“No, I wrote last night.”
“Tell Miltoun to keep—an eye on that Mr. Courtier. I heard him speak one day—he’s rather good.”
Lady Valleys, who had not yet sat down, accompanied her husband to the door.
“By the way, I’ve told Mother about this woman, Geoff.”
“Was it necessary?”
“Well, I think so; I’m uneasy—after all, Mother has some influence with Miltoun.”
Lord Valleys shrugged his shoulders, and slightly squeezing his wife’s arm, went out.
Though himself vaguely uneasy on that very subject, he was a man who did not go to meet disturbance. He had the nerves which seem to be no nerves at all—especially found in those of his class who have much to do with horses. He temperamentally regarded the evil of the day as quite sufficient to it. Moreover, his eldest son was a riddle that he had long given up, so far as women were concerned.
Emerging into the outer hall, he lingered a moment, remembering that he had not seen his younger and favourite daughter.
“Lady Barbara down yet?” Hearing that she was not, he slipped into the motor coat held for him by Simmons, and stepped out under the white portico, decorated by the Caradoc hawks in stone.

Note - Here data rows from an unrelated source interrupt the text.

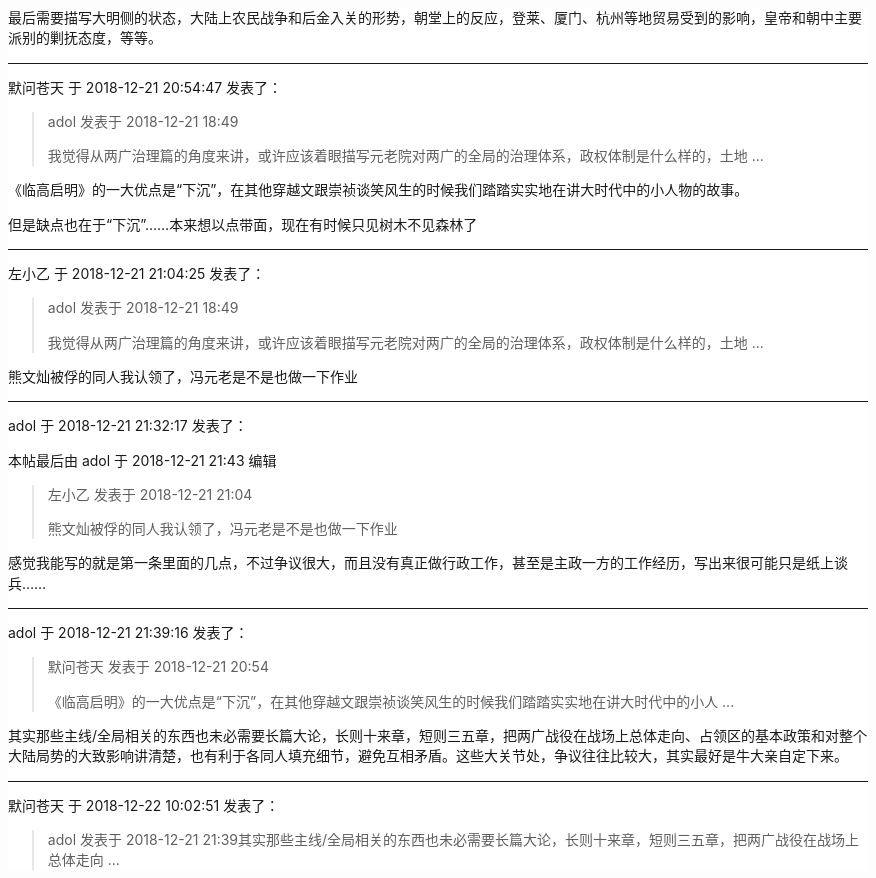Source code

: 最后需要描写大明侧的状态，大陆上农民战争和后金入关的形势，朝堂上的反应，登莱、厦门、杭州等地贸易受到的影响，皇帝和朝中主要派别的剿抚态度，等等。

---------

默问苍天 于 2018-12-21 20:54:47 发表了：

> adol 发表于 2018-12-21 18:49
> 
> 我觉得从两广治理篇的角度来讲，或许应该着眼描写元老院对两广的全局的治理体系，政权体制是什么样的，土地 ...



《临高启明》的一大优点是“下沉”，在其他穿越文跟崇祯谈笑风生的时候我们踏踏实实地在讲大时代中的小人物的故事。

但是缺点也在于“下沉”……本来想以点带面，现在有时候只见树木不见森林了

---------

左小乙 于 2018-12-21 21:04:25 发表了：

> adol 发表于 2018-12-21 18:49
> 
> 我觉得从两广治理篇的角度来讲，或许应该着眼描写元老院对两广的全局的治理体系，政权体制是什么样的，土地 ...



熊文灿被俘的同人我认领了，冯元老是不是也做一下作业

---------

adol 于 2018-12-21 21:32:17 发表了：

本帖最后由 adol 于 2018-12-21 21:43 编辑 


> 
> 左小乙 发表于 2018-12-21 21:04
> 
> 熊文灿被俘的同人我认领了，冯元老是不是也做一下作业



感觉我能写的就是第一条里面的几点，不过争议很大，而且没有真正做行政工作，甚至是主政一方的工作经历，写出来很可能只是纸上谈兵……

---------

adol 于 2018-12-21 21:39:16 发表了：

> 默问苍天 发表于 2018-12-21 20:54
> 
> 《临高启明》的一大优点是“下沉”，在其他穿越文跟崇祯谈笑风生的时候我们踏踏实实地在讲大时代中的小人 ...



其实那些主线/全局相关的东西也未必需要长篇大论，长则十来章，短则三五章，把两广战役在战场上总体走向、占领区的基本政策和对整个大陆局势的大致影响讲清楚，也有利于各同人填充细节，避免互相矛盾。这些大关节处，争议往往比较大，其实最好是牛大亲自定下来。

---------

默问苍天 于 2018-12-22 10:02:51 发表了：

> adol 发表于 2018-12-21 21:39其实那些主线/全局相关的东西也未必需要长篇大论，长则十来章，短则三五章，把两广战役在战场上总体走向 ...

The voice of little Ann reached him, clear and high above the smothered whirring of the car.
“Come on, Grandpapa!”
Lord Valleys grimaced beneath his crisp moustache—the word grandpapa always fell queerly on the ears of one who was but fifty-six, and by no means felt it—and jerking his gloved hand towards Ann, he said:
“Send down to the lodge gate for this.”
The voice of little Ann answered loudly:
“No; I’m coming back by myself.”
The car starting, drowned discussion.
Lord Valleys, motoring, somewhat pathetically illustrated the invasion of institutions by their destroyer, Science. A supporter of the turf, and not long since Master of Foxhounds, most of whose soul (outside politics) was in horses, he had been, as it were, compelled by common sense, not only to tolerate, but to take up and even press forward the cause of their supplanters. His instinct of self-preservation was secretly at work, hurrying him to his own destruction; forcing him to persuade himself that science and her successive victories over brute nature could be wooed into the service of a prestige which rested on a crystallized and stationary base. All this keeping pace with the times, this immersion in the results of modern discoveries, this speeding-up of existence so that it was all surface and little root—the increasing volatility, cosmopolitanism, and even commercialism of his life, on which he rather prided himself as a man of the world—was, with a secrecy too deep for his perception, cutting at the aloofness logically demanded of one in his position. Stubborn, and not spiritually subtle, though by no means dull in practical matters, he was resolutely letting the waters bear him on, holding the tiller firmly, without perceiving that he was in the vortex of a whirlpool. Indeed, his common sense continually impelled him, against the sort of reactionaryism of which his son Miltoun had so much, to that easier reactionaryism, which, living on its spiritual capital, makes what material capital it can out of its enemy, Progress.